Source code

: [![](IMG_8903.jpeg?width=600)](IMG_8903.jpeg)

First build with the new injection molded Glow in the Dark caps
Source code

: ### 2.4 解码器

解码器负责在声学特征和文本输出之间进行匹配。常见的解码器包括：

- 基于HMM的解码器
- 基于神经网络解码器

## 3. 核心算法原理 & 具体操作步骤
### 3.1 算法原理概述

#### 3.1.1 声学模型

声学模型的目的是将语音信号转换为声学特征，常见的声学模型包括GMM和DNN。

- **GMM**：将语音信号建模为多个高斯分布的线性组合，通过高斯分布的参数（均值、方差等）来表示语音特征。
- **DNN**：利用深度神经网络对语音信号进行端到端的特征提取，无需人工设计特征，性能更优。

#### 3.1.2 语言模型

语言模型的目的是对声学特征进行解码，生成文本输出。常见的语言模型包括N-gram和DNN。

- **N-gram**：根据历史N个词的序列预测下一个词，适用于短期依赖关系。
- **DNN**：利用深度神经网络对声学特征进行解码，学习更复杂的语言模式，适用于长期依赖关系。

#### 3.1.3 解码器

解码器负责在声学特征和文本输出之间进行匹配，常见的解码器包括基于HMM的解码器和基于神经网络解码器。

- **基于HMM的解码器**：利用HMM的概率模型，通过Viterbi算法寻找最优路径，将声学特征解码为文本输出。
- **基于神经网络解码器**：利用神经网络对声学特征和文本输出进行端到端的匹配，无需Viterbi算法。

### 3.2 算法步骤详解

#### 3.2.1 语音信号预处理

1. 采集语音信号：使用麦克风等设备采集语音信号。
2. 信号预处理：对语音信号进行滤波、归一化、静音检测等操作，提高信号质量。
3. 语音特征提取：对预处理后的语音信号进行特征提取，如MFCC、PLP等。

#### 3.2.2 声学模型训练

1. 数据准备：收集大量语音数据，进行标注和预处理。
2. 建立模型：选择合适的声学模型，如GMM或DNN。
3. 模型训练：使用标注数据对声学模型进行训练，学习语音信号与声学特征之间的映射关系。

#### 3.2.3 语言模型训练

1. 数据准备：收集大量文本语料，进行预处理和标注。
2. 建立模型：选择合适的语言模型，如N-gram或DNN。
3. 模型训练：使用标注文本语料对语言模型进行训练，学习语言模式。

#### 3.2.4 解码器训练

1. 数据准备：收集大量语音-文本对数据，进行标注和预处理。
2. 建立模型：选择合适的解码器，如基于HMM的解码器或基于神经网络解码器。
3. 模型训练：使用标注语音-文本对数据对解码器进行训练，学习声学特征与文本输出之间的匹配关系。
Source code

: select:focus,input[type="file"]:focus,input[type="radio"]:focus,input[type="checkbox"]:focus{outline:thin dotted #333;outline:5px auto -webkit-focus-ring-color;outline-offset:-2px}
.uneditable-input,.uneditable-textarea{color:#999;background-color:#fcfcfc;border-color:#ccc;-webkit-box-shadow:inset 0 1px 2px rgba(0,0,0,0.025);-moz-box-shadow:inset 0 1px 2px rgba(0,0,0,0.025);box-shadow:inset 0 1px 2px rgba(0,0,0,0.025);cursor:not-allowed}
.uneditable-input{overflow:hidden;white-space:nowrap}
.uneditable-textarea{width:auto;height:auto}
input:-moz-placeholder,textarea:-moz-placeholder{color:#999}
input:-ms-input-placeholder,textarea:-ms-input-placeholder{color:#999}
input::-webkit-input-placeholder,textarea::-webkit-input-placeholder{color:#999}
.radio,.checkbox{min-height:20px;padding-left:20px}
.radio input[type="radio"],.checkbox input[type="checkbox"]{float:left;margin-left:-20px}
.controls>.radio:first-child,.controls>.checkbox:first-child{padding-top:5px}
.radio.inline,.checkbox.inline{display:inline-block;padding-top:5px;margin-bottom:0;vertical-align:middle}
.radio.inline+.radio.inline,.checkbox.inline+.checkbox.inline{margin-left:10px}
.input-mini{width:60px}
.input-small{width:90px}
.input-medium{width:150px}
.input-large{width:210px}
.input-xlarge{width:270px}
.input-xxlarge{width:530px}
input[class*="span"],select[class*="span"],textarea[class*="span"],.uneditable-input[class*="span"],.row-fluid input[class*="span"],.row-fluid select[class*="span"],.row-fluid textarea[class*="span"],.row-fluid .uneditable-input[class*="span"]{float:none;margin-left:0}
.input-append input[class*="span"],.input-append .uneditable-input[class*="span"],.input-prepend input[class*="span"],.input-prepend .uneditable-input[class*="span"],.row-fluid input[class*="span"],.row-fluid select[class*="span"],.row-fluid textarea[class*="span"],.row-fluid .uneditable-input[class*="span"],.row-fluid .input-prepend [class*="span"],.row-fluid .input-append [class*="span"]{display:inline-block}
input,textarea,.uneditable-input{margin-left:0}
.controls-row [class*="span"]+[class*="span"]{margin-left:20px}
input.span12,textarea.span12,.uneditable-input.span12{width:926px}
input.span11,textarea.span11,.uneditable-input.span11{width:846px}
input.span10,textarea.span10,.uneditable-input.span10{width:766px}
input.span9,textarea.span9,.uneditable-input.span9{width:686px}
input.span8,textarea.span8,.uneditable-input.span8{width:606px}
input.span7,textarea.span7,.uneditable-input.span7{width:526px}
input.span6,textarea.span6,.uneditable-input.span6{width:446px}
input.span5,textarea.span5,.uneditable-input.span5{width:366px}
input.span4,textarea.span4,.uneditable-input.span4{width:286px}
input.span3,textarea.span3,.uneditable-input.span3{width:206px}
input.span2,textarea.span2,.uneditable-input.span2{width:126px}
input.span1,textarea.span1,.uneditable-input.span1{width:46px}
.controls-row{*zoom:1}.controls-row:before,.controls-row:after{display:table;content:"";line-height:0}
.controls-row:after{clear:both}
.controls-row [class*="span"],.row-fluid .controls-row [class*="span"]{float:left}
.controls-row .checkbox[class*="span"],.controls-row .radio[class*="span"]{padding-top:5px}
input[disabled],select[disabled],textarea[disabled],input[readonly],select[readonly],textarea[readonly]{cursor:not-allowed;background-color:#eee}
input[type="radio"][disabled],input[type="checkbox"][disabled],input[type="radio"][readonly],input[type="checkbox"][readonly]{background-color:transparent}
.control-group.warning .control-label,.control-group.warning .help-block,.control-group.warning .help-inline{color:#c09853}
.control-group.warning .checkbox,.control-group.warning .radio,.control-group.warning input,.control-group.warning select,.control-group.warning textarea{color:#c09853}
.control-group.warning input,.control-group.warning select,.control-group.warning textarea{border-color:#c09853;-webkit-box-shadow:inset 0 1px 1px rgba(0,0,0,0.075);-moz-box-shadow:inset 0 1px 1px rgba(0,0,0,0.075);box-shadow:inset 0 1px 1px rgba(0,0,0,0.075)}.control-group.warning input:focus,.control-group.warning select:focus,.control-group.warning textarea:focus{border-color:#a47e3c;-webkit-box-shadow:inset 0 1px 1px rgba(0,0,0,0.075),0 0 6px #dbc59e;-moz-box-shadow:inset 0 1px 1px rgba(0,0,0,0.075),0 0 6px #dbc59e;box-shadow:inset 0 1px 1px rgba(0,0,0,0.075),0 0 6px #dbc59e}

- - - -

* _WHAT YOU WILL DO_:
Rewrite every line of the source text in all of the records above as a JSON list of strings, one string per line, leaving out blank lines.

* _RESPONSE TO THIS TASK_:
[
  "Source code",
  ": [![](IMG_8903.jpeg?width=600)](IMG_8903.jpeg)",
  "First build with the new injection molded Glow in the Dark caps",
  "Source code",
  ": ### 2.4 解码器",
  "解码器负责在声学特征和文本输出之间进行匹配。常见的解码器包括：",
  "- 基于HMM的解码器",
  "- 基于神经网络解码器",
  "## 3. 核心算法原理 & 具体操作步骤",
  "### 3.1 算法原理概述",
  "#### 3.1.1 声学模型",
  "声学模型的目的是将语音信号转换为声学特征，常见的声学模型包括GMM和DNN。",
  "- **GMM**：将语音信号建模为多个高斯分布的线性组合，通过高斯分布的参数（均值、方差等）来表示语音特征。",
  "- **DNN**：利用深度神经网络对语音信号进行端到端的特征提取，无需人工设计特征，性能更优。",
  "#### 3.1.2 语言模型",
  "语言模型的目的是对声学特征进行解码，生成文本输出。常见的语言模型包括N-gram和DNN。",
  "- **N-gram**：根据历史N个词的序列预测下一个词，适用于短期依赖关系。",
  "- **DNN**：利用深度神经网络对声学特征进行解码，学习更复杂的语言模式，适用于长期依赖关系。",
  "#### 3.1.3 解码器",
  "解码器负责在声学特征和文本输出之间进行匹配，常见的解码器包括基于HMM的解码器和基于神经网络解码器。",
  "- **基于HMM的解码器**：利用HMM的概率模型，通过Viterbi算法寻找最优路径，将声学特征解码为文本输出。",
  "- **基于神经网络解码器**：利用神经网络对声学特征和文本输出进行端到端的匹配，无需Viterbi算法。",
  "### 3.2 算法步骤详解",
  "#### 3.2.1 语音信号预处理",
  "1. 采集语音信号：使用麦克风等设备采集语音信号。",
  "2. 信号预处理：对语音信号进行滤波、归一化、静音检测等操作，提高信号质量。",
  "3. 语音特征提取：对预处理后的语音信号进行特征提取，如MFCC、PLP等。",
  "#### 3.2.2 声学模型训练",
  "1. 数据准备：收集大量语音数据，进行标注和预处理。",
  "2. 建立模型：选择合适的声学模型，如GMM或DNN。",
  "3. 模型训练：使用标注数据对声学模型进行训练，学习语音信号与声学特征之间的映射关系。",
  "#### 3.2.3 语言模型训练",
  "1. 数据准备：收集大量文本语料，进行预处理和标注。",
  "2. 建立模型：选择合适的语言模型，如N-gram或DNN。",
  "3. 模型训练：使用标注文本语料对语言模型进行训练，学习语言模式。",
  "#### 3.2.4 解码器训练",
  "1. 数据准备：收集大量语音-文本对数据，进行标注和预处理。",
  "2. 建立模型：选择合适的解码器，如基于HMM的解码器或基于神经网络解码器。",
  "3. 模型训练：使用标注语音-文本对数据对解码器进行训练，学习声学特征与文本输出之间的匹配关系。",
  "Source code",
  ": select:focus,input[type=\"file\"]:focus,input[type=\"radio\"]:focus,input[type=\"checkbox\"]:focus{outline:thin dotted #333;outline:5px auto -webkit-focus-ring-color;outline-offset:-2px}",
  ".uneditable-input,.uneditable-textarea{color:#999;background-color:#fcfcfc;border-color:#ccc;-webkit-box-shadow:inset 0 1px 2px rgba(0,0,0,0.025);-moz-box-shadow:inset 0 1px 2px rgba(0,0,0,0.025);box-shadow:inset 0 1px 2px rgba(0,0,0,0.025);cursor:not-allowed}",
  ".uneditable-input{overflow:hidden;white-space:nowrap}",
  ".uneditable-textarea{width:auto;height:auto}",
  "input:-moz-placeholder,textarea:-moz-placeholder{color:#999}",
  "input:-ms-input-placeholder,textarea:-ms-input-placeholder{color:#999}",
  "input::-webkit-input-placeholder,textarea::-webkit-input-placeholder{color:#999}",
  ".radio,.checkbox{min-height:20px;padding-left:20px}",
  ".radio input[type=\"radio\"],.checkbox input[type=\"checkbox\"]{float:left;margin-left:-20px}",
  ".controls>.radio:first-child,.controls>.checkbox:first-child{padding-top:5px}",
  ".radio.inline,.checkbox.inline{display:inline-block;padding-top:5px;margin-bottom:0;vertical-align:middle}",
  ".radio.inline+.radio.inline,.checkbox.inline+.checkbox.inline{margin-left:10px}",
  ".input-mini{width:60px}",
  ".input-small{width:90px}",
  ".input-medium{width:150px}",
  ".input-large{width:210px}",
  ".input-xlarge{width:270px}",
  ".input-xxlarge{width:530px}",
  "input[class*=\"span\"],select[class*=\"span\"],textarea[class*=\"span\"],.uneditable-input[class*=\"span\"],.row-fluid input[class*=\"span\"],.row-fluid select[class*=\"span\"],.row-fluid textarea[class*=\"span\"],.row-fluid .uneditable-input[class*=\"span\"]{float:none;margin-left:0}",
  ".input-append input[class*=\"span\"],.input-append .uneditable-input[class*=\"span\"],.input-prepend input[class*=\"span\"],.input-prepend .uneditable-input[class*=\"span\"],.row-fluid input[class*=\"span\"],.row-fluid select[class*=\"span\"],.row-fluid textarea[class*=\"span\"],.row-fluid .uneditable-input[class*=\"span\"],.row-fluid .input-prepend [class*=\"span\"],.row-fluid .input-append [class*=\"span\"]{display:inline-block}",
  "input,textarea,.uneditable-input{margin-left:0}",
  ".controls-row [class*=\"span\"]+[class*=\"span\"]{margin-left:20px}",
  "input.span12,textarea.span12,.uneditable-input.span12{width:926px}",
  "input.span11,textarea.span11,.uneditable-input.span11{width:846px}",
  "input.span10,textarea.span10,.uneditable-input.span10{width:766px}",
  "input.span9,textarea.span9,.uneditable-input.span9{width:686px}",
  "input.span8,textarea.span8,.uneditable-input.span8{width:606px}",
  "input.span7,textarea.span7,.uneditable-input.span7{width:526px}",
  "input.span6,textarea.span6,.uneditable-input.span6{width:446px}",
  "input.span5,textarea.span5,.uneditable-input.span5{width:366px}",
  "input.span4,textarea.span4,.uneditable-input.span4{width:286px}",
  "input.span3,textarea.span3,.uneditable-input.span3{width:206px}",
  "input.span2,textarea.span2,.uneditable-input.span2{width:126px}",
  "input.span1,textarea.span1,.uneditable-input.span1{width:46px}",
  ".controls-row{*zoom:1}.controls-row:before,.controls-row:after{display:table;content:\"\";line-height:0}",
  ".controls-row:after{clear:both}",
  ".controls-row [class*=\"span\"],.row-fluid .controls-row [class*=\"span\"]{float:left}",
  ".controls-row .checkbox[class*=\"span\"],.controls-row .radio[class*=\"span\"]{padding-top:5px}",
  "input[disabled],select[disabled],textarea[disabled],input[readonly],select[readonly],textarea[readonly]{cursor:not-allowed;background-color:#eee}",
  "input[type=\"radio\"][disabled],input[type=\"checkbox\"][disabled],input[type=\"radio\"][readonly],input[type=\"checkbox\"][readonly]{background-color:transparent}",
  ".control-group.warning .control-label,.control-group.warning .help-block,.control-group.warning .help-inline{color:#c09853}",
  ".control-group.warning .checkbox,.control-group.warning .radio,.control-group.warning input,.control-group.warning select,.control-group.warning textarea{color:#c09853}",
  ".control-group.warning input,.control-group.warning select,.control-group.warning textarea{border-color:#c09853;-webkit-box-shadow:inset 0 1px 1px rgba(0,0,0,0.075);-moz-box-shadow:inset 0 1px 1px rgba(0,0,0,0.075);box-shadow:inset 0 1px 1px rgba(0,0,0,0.075)}.control-group.warning input:focus,.control-group.warning select:focus,.control-group.warning textarea:focus{border-color:#a47e3c;-webkit-box-shadow:inset 0 1px 1px rgba(0,0,0,0.075),0 0 6px #dbc59e;-moz-box-shadow:inset 0 1px 1px rgba(0,0,0,0.075),0 0 6px #dbc59e;box-shadow:inset 0 1px 1px rgba(0,0,0,0.075),0 0 6px #dbc59e}"
]